While this “crisis” has been around for decades, only now, thanks in large part to the digital revolution, are we seeing university presses start to experiment with new business models. The University of California Press, for example, recently launched an imprint called Luminos where authors, rather than readers, help the press cover their costs. For authors who publish with Luminos, the UC Press charges a baseline fee of $15,000. UC Press and its library partners absorb some of that cost, but the author is expected to pay between $5,000 and $7,500. The thought is that the author will not necessarily pay this money out of pocket, but that they will be able to find financial support from their department, provost, or library. Indeed, over 50 university libraries in the United States now have some kind of Open Access Publishing Fund, which is designed to support authors publishing open access articles or books. A Luminos book goes through the same editorial process (including peer review), that all other UC Press books go through. Unlike a traditional monograph, however, once published, the Luminos book is made available open access, so that anyone can read or download a copy for free. A print version is also available for sale (which helps UC Press recoup more of its costs).
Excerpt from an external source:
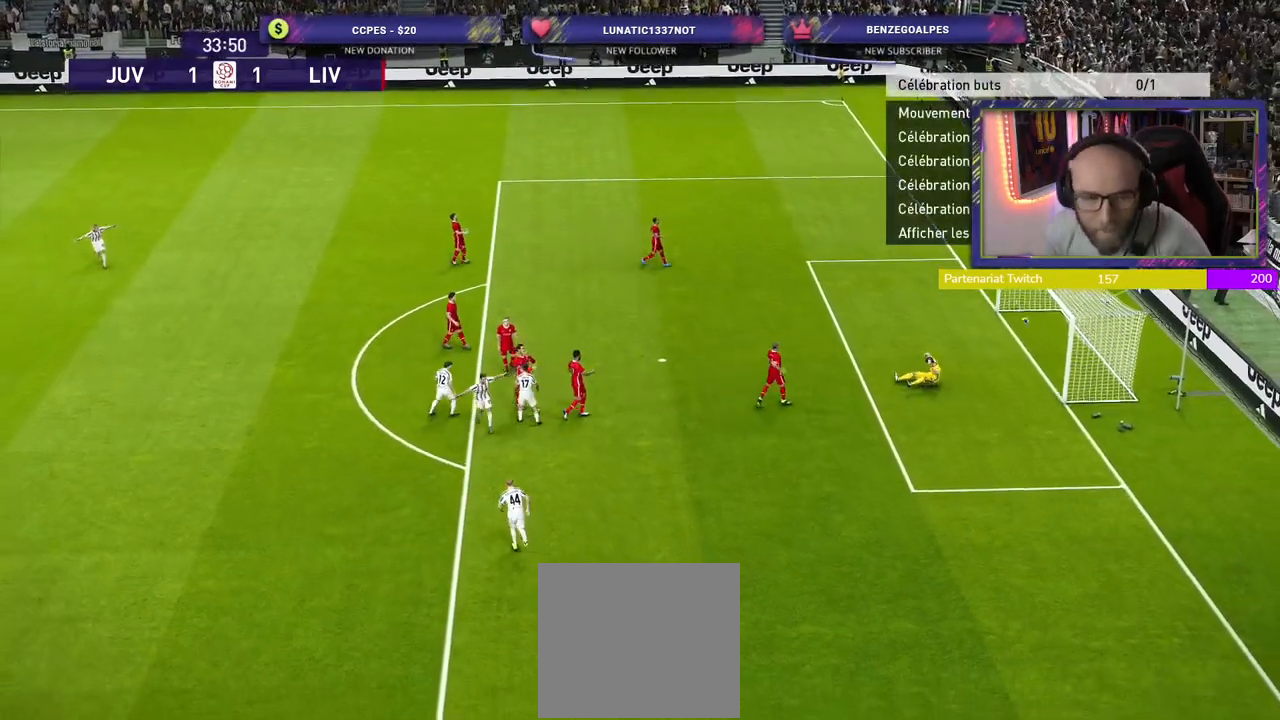
{"buttons": [], "left_stick": "center", "right_stick": "center", "events": []}
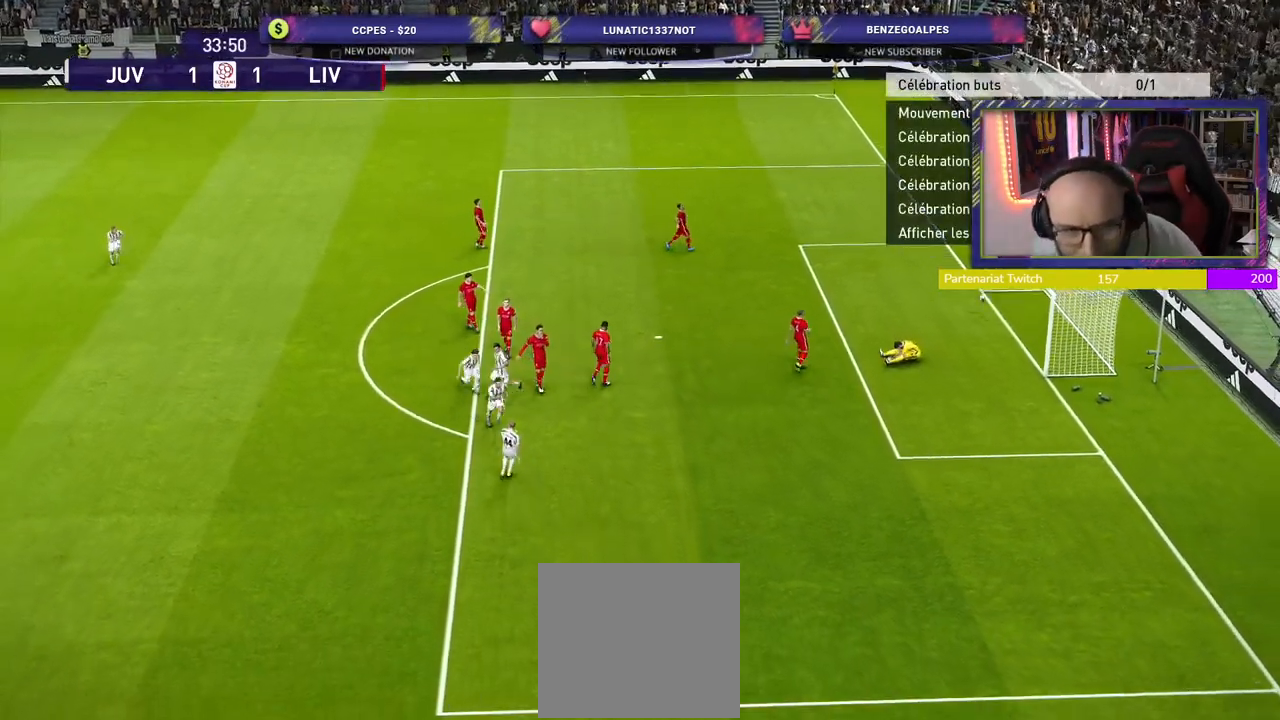
{"buttons": [], "left_stick": "center", "right_stick": "center", "events": []}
It is important to point out that although UC Press has set $15,000 as their fee, this does not mean that $15,000 is the full cost of publishing a book. The actual cost could be higher or lower. One difficulty presses are facing when it comes to changing their business models is that it’s hard to say just how much it costs to produce a scholarly monograph.

Recently, the research group Ithaka S+R tried to find out. They interviewed 20 university presses from across the United States. These presses ranged in size from small (annual revenue under $1.5 million, with only about 10 employees) to large (annual revenue over $6 million, with almost 80 employees). All together, they analyzed 382 titles (all published in 2014). Ithaka S+R estimated costs at every stage of a book’s production, from acquisition to editorial to copyediting to design to marketing. What they found was that the cost of publishing scholarly monographs ranged widely, from $15,140 to $129,909. The overall average full cost of a book was $39,892. Staff time was, unsurprisingly, the biggest cost associated with producing a book. In addition, acquisitions work was the most expensive activity. Ithaka S+R also sought to understand what makes certain books more expensive to produce. They found that longer books, as well as books with illustrations do cost more. An author’s first book, however, was not more expensive than later books.

Despite Ithaka S+R’s well-researched report, more work still needs to be done on this important issue, particularly into why the costs vary so widely. In addition, presses are just beginning to publish digital projects, and the costs of producing this type of scholarship are largely unknown.